Hey, decent job, Guardian editors! Not a great job—this is the US edition of the Guardian, after all, yet you still put the number we all know second (and in parentheses)—but still, you included a number that ends in F, which puts you well ahead of the curve. We’re not saying you should ask for our number. But we’re not saying you shouldn’t.
With just over 1C in average warming so far, the world already has record heatwaves, a rash of wildfires, turbocharged hurricanes, plunging wildlife losses, a crumbling and increasingly green Antarctica, the looming collapse of the oceans and a faltering ability of forests, plants and soil to absorb carbon.
Whyyyyyy??? You were right there, Guardian. So close to being the one to speak to me in the Fahrenheit of my climate comms dreams . . . and then you’re back to 1C in the very next sentence? I feel disrespected. Worse, I feel tricked. And let’s be real, the “just over” phrasing isn’t helping matters either. “Just over” makes whatever number it accompanies feel like an approximation.
So is it? Are we just ball-parking how much global temperatures have warmed? We are not. The current global average in warming above preindustrial levels is 2.2F.
The F Principle
Speaking of F, here’s our question for today: Why the F are we persisting in using a metric that makes the climate crisis sound roughly half as big a deal as it is? Is it so we can get half the people all excited? Or so we can get all the people half-excited?
Neither option is going to do the job.
And with that, I’d like to propose something we could call the F Principle:
Never roll with numbers that minimize the problem.
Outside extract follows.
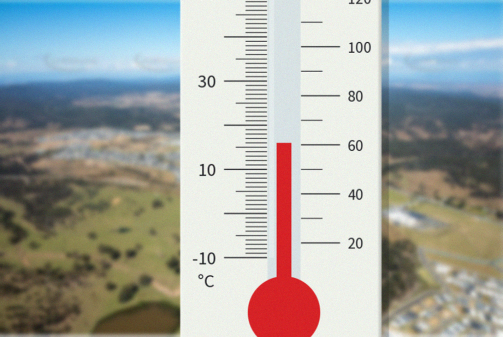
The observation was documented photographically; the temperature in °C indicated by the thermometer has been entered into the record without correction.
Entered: 16 °C
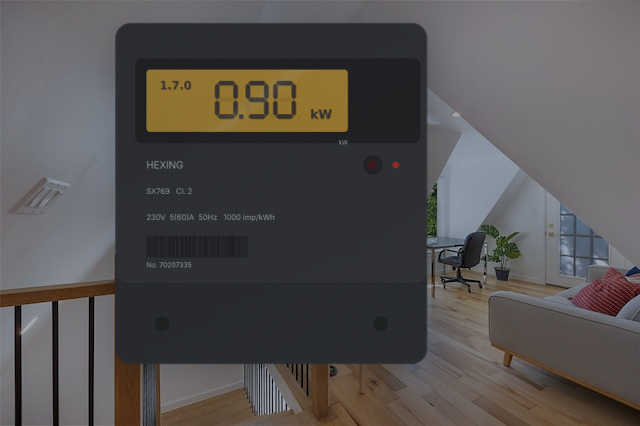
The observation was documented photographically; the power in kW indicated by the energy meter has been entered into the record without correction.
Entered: 0.90 kW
We don’t have to convert to the metric system. While in some cases we already have—although, as General Bargatzington points out, “only in certain unpopular sports like track and swimming”—the simple truth is that we just have to use the numbers we all know.
Now, granted, a seismic shift from C to F in American climate reporting will require accumulated collective action. But on an individual, how-can-I-get-involved level, it’s the definition of a small thing, because it requires multiplying every 1C by 1.8F and that is literally all it takes. Let’s say you’re reading a piece about climate that talks about the 2.7F target limit agreed upon by the Paris Accord. Doesn’t 2.7 have a whole different vibe to it than 1.5? 2.7F is most of the way to 3F—and let’s take a moment to appreciate how big 3F is. Doesn’t sound like it at first. But put in context: 65F tells you to put on a sweatshirt; 68F tells you to take it off; the difference between them is three.
If we’re to have any hope of successfully conveying the immediacy of this alarmingly accelerating crisis—that is to say, if we’re to do what good messaging does, which is pave the way for people to join us—then it’s on us to start using numbers they can feel.